Open Government Partnership in Armenia: Fulfilled and Omitted Commitments
The survey by the Freedom of Information Center of Armenia shows the second action plan of the Open Government Partnership in Armenia has seen a positive shift in fulfilling its commitments, as compared with the first action plan.

The Media Center hosted a press conference on the Open Government Partnership (OGP) Initiative and the monitoring results of the processes in Armenia. Liana Doydoyan and lawyer Gevorg Hayrapetyan from the Freedom of Information Center of Armenia shared insights in to the program and monitoring results.

By joining the OGP Initiative in September, 2011 Armenia once again expressed its willingness to ensure more transparency and accountability in public administration and public services. The OGP is an excellent opportunity to make governments more open and responsible, and have such institutes that will promote citizens’ active participation in decision and policy making processes.

Since 2011, OGP has grown from 8 countries to the 66 participating countries.

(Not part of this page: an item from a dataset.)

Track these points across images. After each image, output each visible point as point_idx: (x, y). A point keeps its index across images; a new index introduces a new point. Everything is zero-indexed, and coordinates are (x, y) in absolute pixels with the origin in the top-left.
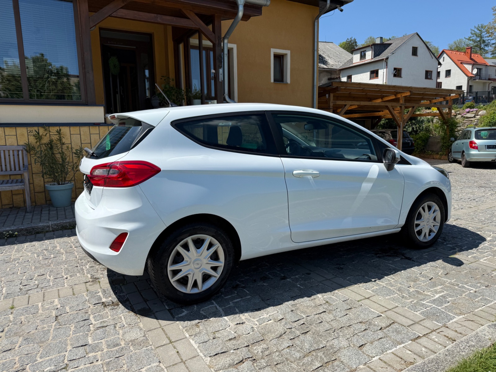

“Armenia has achieved a considerable increase in this regard. The Government develops two-year plans. In 2012-2014 the first action plan was drafted and fulfilled while the second plan covers the period for 2014-2016. Since joining OGP both the Government and civil society have studied other countries’ experiences and have finally come up with rather a well-developed action plan,” said Doydoyan.

“The action plan fixes 11 commitments eight of which are proposed by the civil society, with three submitted by the Government,” Liana Doydoyan said, “Five commitments are considered fulfilled while the other three are rated as completely fulfilled. The civil society ventured into the project with quite pretentious proposals on adopting different laws but the Government was right to reject such proposals noting they are not lawmakers,” Doydoyan said.

The proposals mostly referred to ensuring transparency in mining, facilitating the review of income and asset declaration of senior officials, and freedom of information, Doyodyan said.

The fifth commitment was to ensure broadcasting live the appeal hearings on state procurement and it has already been carried out for several months.

Gevorg Hayrapetyan spoke on the monitoring methods for 2013-2014 and 2014-2015 phases.

“We have used three tools: questionnaires which included general questions, too. Another tool was analysis, namely a simple comparison of the data which had at that moment. It is one of the many well-elaborated monitoring tools. The third tool is survey which is provided by the law,” Hayrapetyan said.